On a December night in west London, Fatima Khan approached her boyfriend as he lay dying from multiple stab wounds on the pavement.
But instead of helping him, or even calling emergency services, she took out her mobile phone and videoed him.
Witnesses who were trying to help the fatally injured man, Khalid Safi, challenged her, asking what she was planning to do - put the video on social media?
That is exactly what Fatima did.
She posted the image of her dying boyfriend on Snapchat with a warning that that was what happened when people messed with her. She used an expletive instead of the word "mess".
Ilford's 'Snapchat queen'
The 21-year-old self-confessed "Snapchat addict" orchestrated the killing of Khalid.

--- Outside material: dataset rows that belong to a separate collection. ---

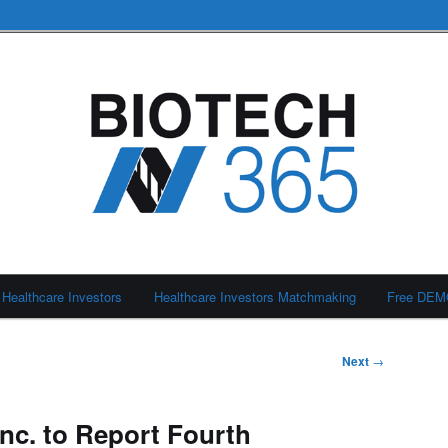
Healthcare Investors
Healthcare Investors Matchmaking
Free DE
Next
→
Inc. to Report Fourth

She arranged for a rival for her affections, a man called Raza Khan, to kill him, her trial at the Old Bailey heard.
CCTV images showed her calmly filming the scene of the attack as she talked on another phone to her accomplice while he was making his escape.
As with all Snapchat videos, the pictures would have been automatically deleted within 24 hours.
However, one of the group of friends who followed her online posts filmed the message and two years later it re-emerged as the key evidence in her trial.
Fatima's own defence barrister told the jury how she seemed to live her entire life on social media.
"She may be Ilford's Snapchat queen," Kerim Fuad QC said.
"I don't say that to make light of it," he told the court. "She's another example of youngsters who seem to live their life through the prism of Snapchat.
"It's a product of a mobile telephone driven obsession. It's not healthy," he admitted.
The trial heard how 18-year-old Khalid was stabbed to death on 1 December 2016.
The teenager had been the on/off boyfriend of Fatima for several years. However, 19-year-old Raza had also had a previous relationship with her.
She would Snapchat Raza on a daily basis as part of a group chat.
The two rivals - Raza and Khalid - had previously had a fight over Fatima, during which Khalid was stabbed.
Later, Fatima complained to her friends about Khalid being "too clingy" and in the days leading up to his murder the court heard how things "were clearly coming to a head".
He had bought Fatima a watch as a present, but when he visited her she threw it out of a window because she was angry he had come to her house.
Digital murder diary
Fatima had "willingly and knowingly" agreed with Raza to kill Khalid, the court heard.
She told Raza where to find him and made sure Khalid was in the right place when he arrived by minicab in North Acton on the night of his death.
CCTV showed Raza walking over to Fatima with witnesses describing him as carrying a large knife.
Fatima was also said to be unsurprised by his sudden arrival.
After a brief fight, Raza stabbed the victim in the heart and ran off. His whereabouts are still unknown and he remains a wanted man.
"Fatima Khan did not call the emergency services, she did not ask anyone else to do so and she did not try to assist Khalid Safi at all herself," Prosecutor Kate Bex QC told the trial.
"Instead she returned to the scene after Raza Khan had inflicted the fatal wounds and videoed Khalid Safi as he lay dying in a pool of blood."
On the day of Khalid's death, the images Fatima posted on Snapchat amounted to a digital diary of a murder.
She told police she had argued with her boyfriend - on the way to the scene she had filmed part of the row on her mobile and posted it online.
Fatima had claimed she was terrified and had posted the video as a "plea for help", the prosecutor said.
But there was nothing to suggest such fear, the prosecutor added, and Fatima made "no request for help".
Fatima told police she hadn't been able to call the emergency services after the attack as she could not get her fingers to use the keypad of her phone.
But she had been able to post several further messages to Snapchat after the killing.
One showed her taking an Uber taxi home after the killing. The post was captioned: "Uber long life."
Another showed a video of the carpet of her home when she arrived, when she could be heard talking with her parents.
"If she had ever been, she was no longer shocked and acting impulsively by that time," argued the prosecution.
Callous and crass
Fatima never reported the incident - it was a relative of the victim who contacted police days later and gave them her address.
In her defence, she told the court she had wanted to leave the scene before anything happened. But the prosecution argued this was contradicted by the fact she returned to film Khalid as he lay dying on the pavement.
Fatima's barrister said she was "hugely callous - crass even - in taking that image of Khalid on the pavement and posting it with those words.
"If there was a charge for being callous and crass in the aftermath of this shocking incident she would plead guilty to that charge."
Fatima Khan was instead charged with joint enterprise murder, with an alternative of manslaughter or conspiracy to cause grievous bodily harm.
At the end of her four-week trial, the jury cleared her of murder, but found her guilty of manslaughter by a majority verdict.